Copy every one of the rows below line by line, with no changes to wording, spelling, punctuation or line breaks.

*** SOURCE INFORMATION Section Begins ***

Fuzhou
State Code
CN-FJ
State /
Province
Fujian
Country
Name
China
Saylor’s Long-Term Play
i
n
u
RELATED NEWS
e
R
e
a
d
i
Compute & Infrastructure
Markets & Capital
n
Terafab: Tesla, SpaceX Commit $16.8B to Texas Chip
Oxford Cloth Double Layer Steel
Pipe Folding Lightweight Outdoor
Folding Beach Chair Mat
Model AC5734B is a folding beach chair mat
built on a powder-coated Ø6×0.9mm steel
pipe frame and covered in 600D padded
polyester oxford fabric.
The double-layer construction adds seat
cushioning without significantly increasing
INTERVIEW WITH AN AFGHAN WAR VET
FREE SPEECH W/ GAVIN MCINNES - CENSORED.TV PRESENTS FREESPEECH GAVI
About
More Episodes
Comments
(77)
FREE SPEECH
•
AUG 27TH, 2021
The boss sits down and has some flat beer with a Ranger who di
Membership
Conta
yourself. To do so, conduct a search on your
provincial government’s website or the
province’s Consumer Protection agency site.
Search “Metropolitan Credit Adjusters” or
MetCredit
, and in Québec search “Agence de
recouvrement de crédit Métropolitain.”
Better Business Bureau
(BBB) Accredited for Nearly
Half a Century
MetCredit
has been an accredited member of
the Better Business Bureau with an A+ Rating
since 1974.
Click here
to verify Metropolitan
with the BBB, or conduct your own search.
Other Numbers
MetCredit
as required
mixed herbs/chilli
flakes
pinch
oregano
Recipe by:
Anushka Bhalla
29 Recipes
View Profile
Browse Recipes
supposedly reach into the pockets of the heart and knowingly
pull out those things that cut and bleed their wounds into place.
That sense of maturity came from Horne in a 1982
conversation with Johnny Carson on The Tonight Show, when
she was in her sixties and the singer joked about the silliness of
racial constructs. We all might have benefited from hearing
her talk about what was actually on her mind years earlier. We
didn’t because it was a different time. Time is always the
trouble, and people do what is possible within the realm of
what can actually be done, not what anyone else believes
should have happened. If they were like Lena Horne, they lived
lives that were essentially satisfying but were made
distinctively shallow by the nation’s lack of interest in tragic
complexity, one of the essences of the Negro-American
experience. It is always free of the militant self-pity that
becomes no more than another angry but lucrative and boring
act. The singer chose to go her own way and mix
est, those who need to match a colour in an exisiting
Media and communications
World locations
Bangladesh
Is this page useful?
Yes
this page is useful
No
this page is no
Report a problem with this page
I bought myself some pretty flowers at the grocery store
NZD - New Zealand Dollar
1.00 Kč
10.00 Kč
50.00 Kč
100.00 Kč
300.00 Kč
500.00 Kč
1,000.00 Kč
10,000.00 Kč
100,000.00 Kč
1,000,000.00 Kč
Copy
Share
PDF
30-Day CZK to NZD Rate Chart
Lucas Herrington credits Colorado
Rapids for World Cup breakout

*** SOURCE INFORMATION Section Ends ***

→ RESPONSE TO THE TASK
Fuzhou
State Code
CN-FJ
State /
Province
Fujian
Country
Name
China
Saylor’s Long-Term Play
i
n
u
RELATED NEWS
e
R
e
a
d
i
Compute & Infrastructure
Markets & Capital
n
Terafab: Tesla, SpaceX Commit $16.8B to Texas Chip
Oxford Cloth Double Layer Steel
Pipe Folding Lightweight Outdoor
Folding Beach Chair Mat
Model AC5734B is a folding beach chair mat
built on a powder-coated Ø6×0.9mm steel
pipe frame and covered in 600D padded
polyester oxford fabric.
The double-layer construction adds seat
cushioning without significantly increasing
INTERVIEW WITH AN AFGHAN WAR VET
FREE SPEECH W/ GAVIN MCINNES - CENSORED.TV PRESENTS FREESPEECH GAVI
About
More Episodes
Comments
(77)
FREE SPEECH
•
AUG 27TH, 2021
The boss sits down and has some flat beer with a Ranger who di
Membership
Conta
yourself. To do so, conduct a search on your
provincial government’s website or the
province’s Consumer Protection agency site.
Search “Metropolitan Credit Adjusters” or
MetCredit
, and in Québec search “Agence de
recouvrement de crédit Métropolitain.”
Better Business Bureau
(BBB) Accredited for Nearly
Half a Century
MetCredit
has been an accredited member of
the Better Business Bureau with an A+ Rating
since 1974.
Click here
to verify Metropolitan
with the BBB, or conduct your own search.
Other Numbers
MetCredit
as required
mixed herbs/chilli
flakes
pinch
oregano
Recipe by:
Anushka Bhalla
29 Recipes
View Profile
Browse Recipes
supposedly reach into the pockets of the heart and knowingly
pull out those things that cut and bleed their wounds into place.
That sense of maturity came from Horne in a 1982
conversation with Johnny Carson on The Tonight Show, when
she was in her sixties and the singer joked about the silliness of
racial constructs. We all might have benefited from hearing
her talk about what was actually on her mind years earlier. We
didn’t because it was a different time. Time is always the
trouble, and people do what is possible within the realm of
what can actually be done, not what anyone else believes
should have happened. If they were like Lena Horne, they lived
lives that were essentially satisfying but were made
distinctively shallow by the nation’s lack of interest in tragic
complexity, one of the essences of the Negro-American
experience. It is always free of the militant self-pity that
becomes no more than another angry but lucrative and boring
act. The singer chose to go her own way and mix
est, those who need to match a colour in an exisiting
Media and communications
World locations
Bangladesh
Is this page useful?
Yes
this page is useful
No
this page is no
Report a problem with this page
I bought myself some pretty flowers at the grocery store
NZD - New Zealand Dollar
1.00 Kč
10.00 Kč
50.00 Kč
100.00 Kč
300.00 Kč
500.00 Kč
1,000.00 Kč
10,000.00 Kč
100,000.00 Kč
1,000,000.00 Kč
Copy
Share
PDF
30-Day CZK to NZD Rate Chart
Lucas Herrington credits Colorado
Rapids for World Cup breakout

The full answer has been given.